You can reason about directionality.
You can explain what features push outcomes up or down.
In regulated domains or trust-sensitive products, this is a major advantage.
Efficiency
Linear models train quickly and run cheaply.
That makes them ideal for:
edge deployment,
high-throughput ranking,
low-latency decisions,
rapid iteration during product discovery.
The real risk: underfitting
Their constraint can be a limitation. If the world is nonlinear and the signal requires complex interactions, a linear model can plateau.
The best response is not immediately a deep neural network. Often, it is:
better features,
interaction terms,
nonlinear transforms,
or a tree-based model that captures interactions automatically.
A practical playbook
Start simple: build a linear or logistic baseline before anything else.
Check for nonlinear patterns: add transforms like log, square, and interactions before escalating model complexity.
Regularize early: if training performance is far better than test performance, use Ridge or LASSO.
Treat thresholds as a product decision: for logistic models, choose thresholds based on the cost of mistakes and operational capacity.
Use weights for insight: inspect coefficients to spot surprising drivers, data issues, or leakage risks.
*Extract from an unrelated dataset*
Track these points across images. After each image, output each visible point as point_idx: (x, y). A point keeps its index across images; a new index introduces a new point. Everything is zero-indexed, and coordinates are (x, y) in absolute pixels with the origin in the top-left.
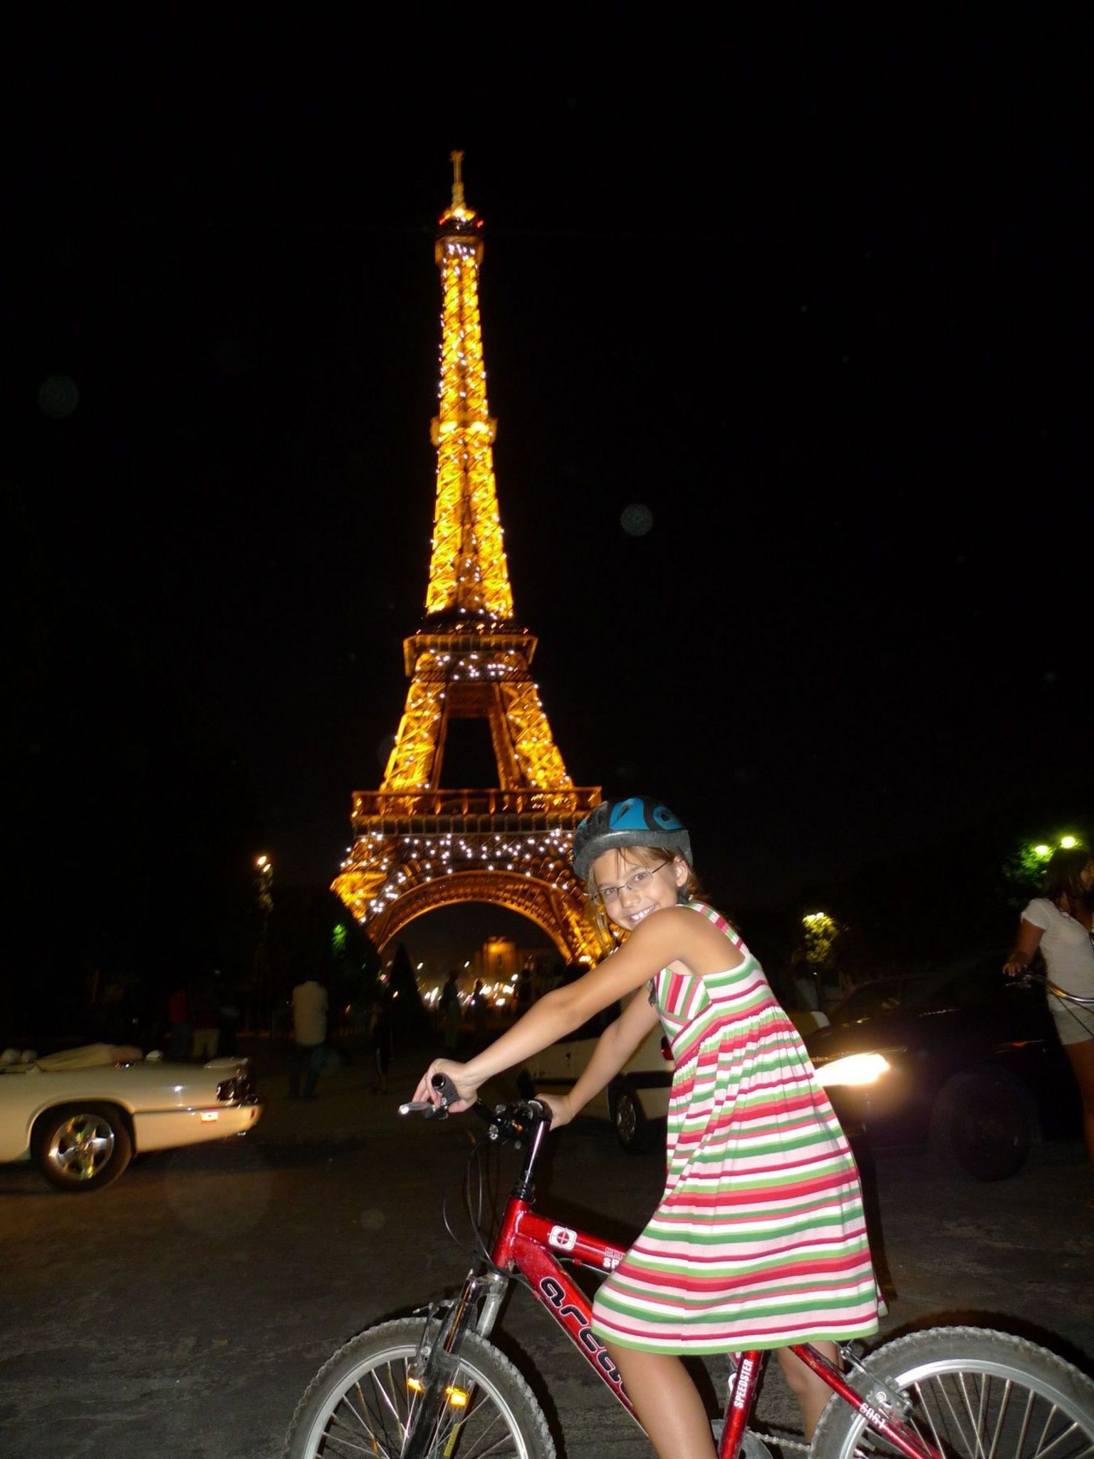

Scenario: from horsepower to pixels
If you are predicting fuel efficiency, a simple model might use horsepower to predict miles per gallon. If the relationship is curved, you can add horsepower squared or logged horsepower as features. You still have a linear model, but it fits a curve more realistically.
For image classification, the same logic scales. Each pixel value is a feature. An 8 x 8 image has 64 features. For each class, the model learns a set of weights across those 64 inputs and produces probabilities with softmax.
Different domains, same foundation: weights, loss, and optimization.
Takeaways
Linear models are parametric by design, which makes them fast, stable, and data-efficient.
Coefficients are weights that quantify how features influence predictions.
SSE is a common objective for regression; regularization helps prevent overfitting.
Polynomial features and transformations let linear models fit nonlinear patterns.
Logistic regression turns linear scores into probabilities for classification.
Softmax generalizes the same idea to multiple classes.
Linear models are the baseline you should start with and the benchmark complex models must earn the right to replace.